Instrucciones de trabajo:
- a) Según el texto sobre la caridad cristiana, ¿en qué consiste la caridad más que en dar?
- b) Prosigue el texto sobre la caridad cristiana a partir de su última oración.

Texto de origen:
****

Hay muchas almas alrededor de nosotros, y no tenemos derecho a ser obstáculo para su bien eterno. Estamos obligados a ser plenamente cristianos, a ser santos, a no defraudar a Dios, ni a todas esas gentes que esperan del cristiano el ejemplo, la doctrina.

Nuestro apostolado ha de basarse en la comprensión. Insisto otra vez: la caridad, más que en dar, está en comprender. No os escondo que yo he aprendido, en mi propia carne, lo que cuesta el no ser comprendido. Me he esforzado siempre en hacerme comprender, pero hay quienes se han empeñado en no entenderme. Otra razón, práctica y viva, para que yo desee comprender a todos. Pero no es un impulso circunstancial el que ha de obligarnos a tener ese corazón amplio, universal, católico. El espíritu de comprensión es muestra de la caridad cristiana del buen hijo de Dios: porque el Señor nos quiere por todos los caminos rectos de la tierra, para extender la semilla de la fraternidad —no de la cizaña—, de la disculpa, del perdón, de la caridad, de la paz. No os sintáis nunca enemigos de nadie.

El cristiano ha de mostrarse siempre dispuesto a convivir con todos, a dar a todos —con su trato— la posibilidad de acercarse a Cristo Jesús. Ha de sacrificarse gustosamente por todos, sin distinciones, sin dividir las almas en departamentos estancos, sin ponerles etiquetas como si fueran mercancías o insectos disecados. No puede el cristiano separarse de los demás, porque su vida sería miserable y egoísta: debe hacerse todo para todos, para salvarlos a todos41.

****

Datos proporcionados:

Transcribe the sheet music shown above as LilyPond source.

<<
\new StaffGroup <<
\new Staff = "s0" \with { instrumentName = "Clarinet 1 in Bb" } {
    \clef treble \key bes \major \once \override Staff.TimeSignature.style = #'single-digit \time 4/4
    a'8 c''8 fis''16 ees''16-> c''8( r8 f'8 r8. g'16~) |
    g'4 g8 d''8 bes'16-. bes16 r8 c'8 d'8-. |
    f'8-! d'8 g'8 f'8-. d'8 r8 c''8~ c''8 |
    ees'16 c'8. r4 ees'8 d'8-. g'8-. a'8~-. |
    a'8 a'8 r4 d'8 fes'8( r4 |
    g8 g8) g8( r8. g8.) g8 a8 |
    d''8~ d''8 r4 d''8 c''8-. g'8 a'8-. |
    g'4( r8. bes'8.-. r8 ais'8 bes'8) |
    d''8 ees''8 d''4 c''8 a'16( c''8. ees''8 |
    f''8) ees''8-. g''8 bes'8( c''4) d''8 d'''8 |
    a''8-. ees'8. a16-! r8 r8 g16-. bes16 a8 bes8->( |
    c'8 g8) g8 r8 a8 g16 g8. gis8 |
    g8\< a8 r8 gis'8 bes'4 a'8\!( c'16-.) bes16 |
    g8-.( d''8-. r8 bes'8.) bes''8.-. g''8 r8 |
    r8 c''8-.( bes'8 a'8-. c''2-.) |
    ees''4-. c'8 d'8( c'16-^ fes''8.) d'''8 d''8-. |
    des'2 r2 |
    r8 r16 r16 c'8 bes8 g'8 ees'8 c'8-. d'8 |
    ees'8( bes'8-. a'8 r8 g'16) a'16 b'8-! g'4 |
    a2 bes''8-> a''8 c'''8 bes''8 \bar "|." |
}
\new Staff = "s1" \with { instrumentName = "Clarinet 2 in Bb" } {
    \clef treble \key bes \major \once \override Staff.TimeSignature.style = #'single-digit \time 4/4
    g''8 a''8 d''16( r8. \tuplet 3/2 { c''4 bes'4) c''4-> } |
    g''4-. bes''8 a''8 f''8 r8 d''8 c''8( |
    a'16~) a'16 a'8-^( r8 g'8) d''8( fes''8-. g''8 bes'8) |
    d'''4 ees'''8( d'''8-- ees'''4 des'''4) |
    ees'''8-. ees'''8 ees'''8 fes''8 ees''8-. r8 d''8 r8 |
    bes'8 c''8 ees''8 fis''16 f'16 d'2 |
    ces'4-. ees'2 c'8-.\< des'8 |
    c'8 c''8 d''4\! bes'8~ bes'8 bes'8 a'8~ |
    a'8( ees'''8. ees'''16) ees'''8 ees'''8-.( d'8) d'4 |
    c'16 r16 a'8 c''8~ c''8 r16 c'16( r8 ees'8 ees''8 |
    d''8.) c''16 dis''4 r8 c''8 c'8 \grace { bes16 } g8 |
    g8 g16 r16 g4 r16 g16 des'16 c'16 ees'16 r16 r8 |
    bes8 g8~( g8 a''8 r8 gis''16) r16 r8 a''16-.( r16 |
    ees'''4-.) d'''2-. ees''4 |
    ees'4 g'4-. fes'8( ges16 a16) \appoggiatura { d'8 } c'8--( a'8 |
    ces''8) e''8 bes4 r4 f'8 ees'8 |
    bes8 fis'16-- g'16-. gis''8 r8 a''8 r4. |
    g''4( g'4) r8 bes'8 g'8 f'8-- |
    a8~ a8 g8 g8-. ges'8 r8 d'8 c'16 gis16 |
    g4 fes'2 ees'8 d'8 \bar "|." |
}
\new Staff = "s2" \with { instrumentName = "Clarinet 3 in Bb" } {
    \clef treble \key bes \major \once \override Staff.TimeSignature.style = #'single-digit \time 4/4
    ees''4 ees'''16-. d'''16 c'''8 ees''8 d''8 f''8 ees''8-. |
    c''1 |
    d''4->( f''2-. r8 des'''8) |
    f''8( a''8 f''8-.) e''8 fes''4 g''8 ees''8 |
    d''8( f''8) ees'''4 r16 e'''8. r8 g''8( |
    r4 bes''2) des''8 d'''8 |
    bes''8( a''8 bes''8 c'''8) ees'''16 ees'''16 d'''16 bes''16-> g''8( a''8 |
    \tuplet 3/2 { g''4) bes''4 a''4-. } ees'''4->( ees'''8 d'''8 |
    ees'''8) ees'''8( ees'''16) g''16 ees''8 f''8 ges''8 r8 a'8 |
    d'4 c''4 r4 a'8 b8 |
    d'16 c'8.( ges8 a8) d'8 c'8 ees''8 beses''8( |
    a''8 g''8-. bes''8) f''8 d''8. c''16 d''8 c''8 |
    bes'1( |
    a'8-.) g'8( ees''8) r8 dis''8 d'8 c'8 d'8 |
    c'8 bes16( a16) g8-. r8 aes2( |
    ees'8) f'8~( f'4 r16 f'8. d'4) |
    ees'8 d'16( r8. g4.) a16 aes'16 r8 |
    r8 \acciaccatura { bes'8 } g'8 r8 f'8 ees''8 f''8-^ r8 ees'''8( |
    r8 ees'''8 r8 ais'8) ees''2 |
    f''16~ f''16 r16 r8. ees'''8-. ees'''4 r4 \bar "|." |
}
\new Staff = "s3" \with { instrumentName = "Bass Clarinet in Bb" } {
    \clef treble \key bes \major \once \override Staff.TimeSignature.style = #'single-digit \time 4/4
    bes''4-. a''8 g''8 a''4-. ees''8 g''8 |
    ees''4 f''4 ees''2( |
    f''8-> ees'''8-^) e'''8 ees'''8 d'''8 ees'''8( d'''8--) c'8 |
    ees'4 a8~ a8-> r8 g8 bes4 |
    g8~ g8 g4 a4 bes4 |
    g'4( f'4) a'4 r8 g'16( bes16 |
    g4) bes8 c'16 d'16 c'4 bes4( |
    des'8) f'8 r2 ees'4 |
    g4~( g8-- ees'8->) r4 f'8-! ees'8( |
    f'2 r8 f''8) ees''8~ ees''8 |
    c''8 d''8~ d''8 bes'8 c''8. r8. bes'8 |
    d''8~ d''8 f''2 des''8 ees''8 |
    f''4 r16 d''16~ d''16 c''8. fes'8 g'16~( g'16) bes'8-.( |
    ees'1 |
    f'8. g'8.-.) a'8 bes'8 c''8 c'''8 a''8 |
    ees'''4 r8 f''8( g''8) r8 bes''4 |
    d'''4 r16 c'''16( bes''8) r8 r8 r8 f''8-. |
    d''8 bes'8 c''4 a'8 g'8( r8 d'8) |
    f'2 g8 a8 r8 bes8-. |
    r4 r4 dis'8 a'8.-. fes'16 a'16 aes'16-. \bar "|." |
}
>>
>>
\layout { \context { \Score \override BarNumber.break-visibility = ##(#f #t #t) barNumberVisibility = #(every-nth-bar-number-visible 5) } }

****

Lista de respuestas:
- a) La caridad, más que en dar, está en comprender.

- b)
¡Si viviésemos así, si supiésemos impregnar nuestra conducta con esta siembra de generosidad, con este deseo de convivencia, de paz! De ese modo se fomentaría la legítima independencia personal de los hombres; cada uno asumiría su responsabilidad, por los quehaceres que le competen en las labores temporales. El cristiano sabría defender antes que nada la libertad ajena, para poder después defender la propia. Tendría la caridad de aceptar a los otros como son —porque cada uno, sin excepción, arrastra miserias y comete errores—, ayudándoles con la gracia de Dios y con delicadeza humana a superar el mal, a arrancar la cizaña, a fin de que todos podamos mutuamente sostenernos y llevar con dignidad nuestra condición de hombres y de cristianos.

Llevar a los demás el amor de Cristo

Pero fijaos en que Dios no nos declara: en lugar del corazón, os daré una voluntad de puro espíritu. No: nos da un corazón, y un corazón de carne, como el de Cristo. Yo no cuento con un corazón para amar a Dios, y con otro para amar a las personas de la tierra. Con el mismo corazón con el que he querido a mis padres y quiero a mis amigos, con ese mismo corazón amo yo a Cristo, y al Padre, y al Espíritu Santo y a Santa María. No me cansaré de repetirlo: tenemos que ser muy humanos; porque, de otro modo, tampoco podremos ser divinos.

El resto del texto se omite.